══ PASSAGE

Hours of Exercise in the Alps - John Tyndall

Five persons, however, mingled more or less in the enquiry—viz. Professor Faraday, Principal Forbes, Professor James Thomson, Professor (now Sir) William Thomson, and myself.[34] Professor James Thomson explained regelation by reference to an important deduction, first drawn by him,[35] and almost simultaneously by Professor Clausius,[36] from the mechanical theory of heat. He had shown it to be a consequence of this theory that the freezing-point of water must be lowered by pressure; that is to say, water when subjected to pressure will remain liquid at a temperature below that at which it would freeze if the pressure were removed. This theoretic deduction was confirmed in a remarkable manner by the experiments of his brother.[37] Regelation, according to James Thomson’s theory, was thus accounted for: ‘When two pieces of ice are pressed together, or laid the one upon the other, their compressed parts liquefy. The water thus produced has rendered latent a portion of the heat of the surrounding ice, and must therefore be lower than 0° C. in temperature. On escaping from the pressure this water refreezes and cements the pieces of ice together.’

I always admitted that this explanation dealt with a ‘true cause.’ But considering the infinitesimal magnitude of the pressure sufficient to produce regelation, in common with Professor Faraday and Principal Forbes, I deemed the cause an insufficient one. Professor James Thomson, moreover, grounded upon the foregoing theory of regelation a theory of glacier-motion, in which he ascribed the changes of form which a glacier undergoes to the incessant liquefaction of the ice at places where the pressure is intense, and the refreezing, in other positions, of the water thus produced.[38] I endeavoured to show that this theory was inapplicable to the facts. Professor Helmholtz has recently subjected it to the test of experiment, and the conclusions which he draws from his researches are substantially the same as mine.

════
══ SUPPLIED INFORMATION

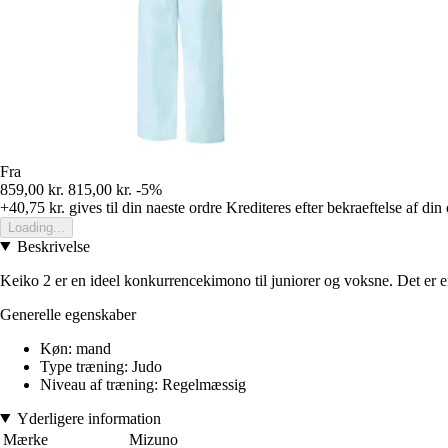
Fra
859,00 kr.
815,00 kr.
-5%
+40,75 kr.
gives til din naeste ordre
Krediteres efter bekraeftelse af din
Loading...
Beskrivelse
Keiko 2 er en ideel konkurrencekimono til juniorer og voksne. Det er e
Generelle egenskaber
Køn: mand
Type træning: Judo
Niveau af træning: Regelmæssig
Yderligere information
Mærke
Mizuno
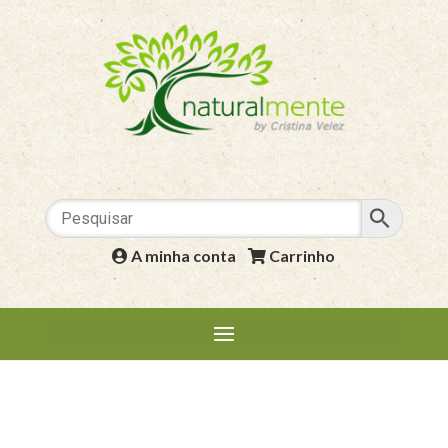
A minha conta
|
Carrinho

════

◆ **PROBLEM SET**
1: According to the regelation passage, why must the water produced when two pieces of ice are pressed together be colder than 0° C.?
2: Name every scientist the regelation passage mentions by name, including anyone it mentions only in passing.
3: Carry the passage on regelation and glacier motion forward from its last sentence.

◆ **TASK ANSWERS**
1: The water is colder than 0° C. because, in forming, it has rendered latent a portion of the heat of the surrounding ice.

2: Professor Faraday, Principal Forbes, Professor James Thomson, Professor (now Sir) William Thomson, Professor Clausius, and Professor Helmholtz.

3:
Thus, then, as regards the incapacity of the ice on which my observations were made to stretch in obedience to tension, and its capacity to be moulded to any extent by pressure—as regards the essential difference between a glacier, and a stream of lava, honey, or tar—as regards the sufficiency of pressure and regelation to account for the formation of glaciers, and of fracture and regelation to account for their motion—as regards, finally, the insufficiency of the theory which refers the motion to liquefaction by pressure, and refreezing, the views of Professor Helmholtz and myself appear to be identical.

But the case is different with regard to the cause of regelation itself. Here Professor Helmholtz, like M. Jamin,[39] accepts the clear and definite explanation of Professor James Thomson as the most satisfactory that has been advanced; and he supports this view by an experiment so beautiful that it cannot fail to give pleasure even to those against whose opinions it is adduced. But before passing to the experiment, which is described in the Appendix to the lecture, it will be well to give in the words of Professor Helmholtz the views which he expresses in the body of his discourse.

‘You will now ask with surprise,’ he says, ‘how it is that ice, the most fragile and brittle of all known solid substances, can flow in a glacier like a viscous mass; and you may perhaps be inclined to regard this as one of the most unnatural and paradoxical assertions that ever was made by a natural philosopher. I will at once admit that the enquirers themselves were in no small degree perplexed by the results of their investigations. But the facts were there, and could not be dissipated by denial. How this kind of motion on the part of ice was possible remained long an enigma—the more so as the known brittleness of ice also manifested itself in glaciers by the formation of numerous fissures. This, as Tyndall rightly maintained, constituted an essential difference between the ice-stream, and a stream of lava, tar, honey, or mud.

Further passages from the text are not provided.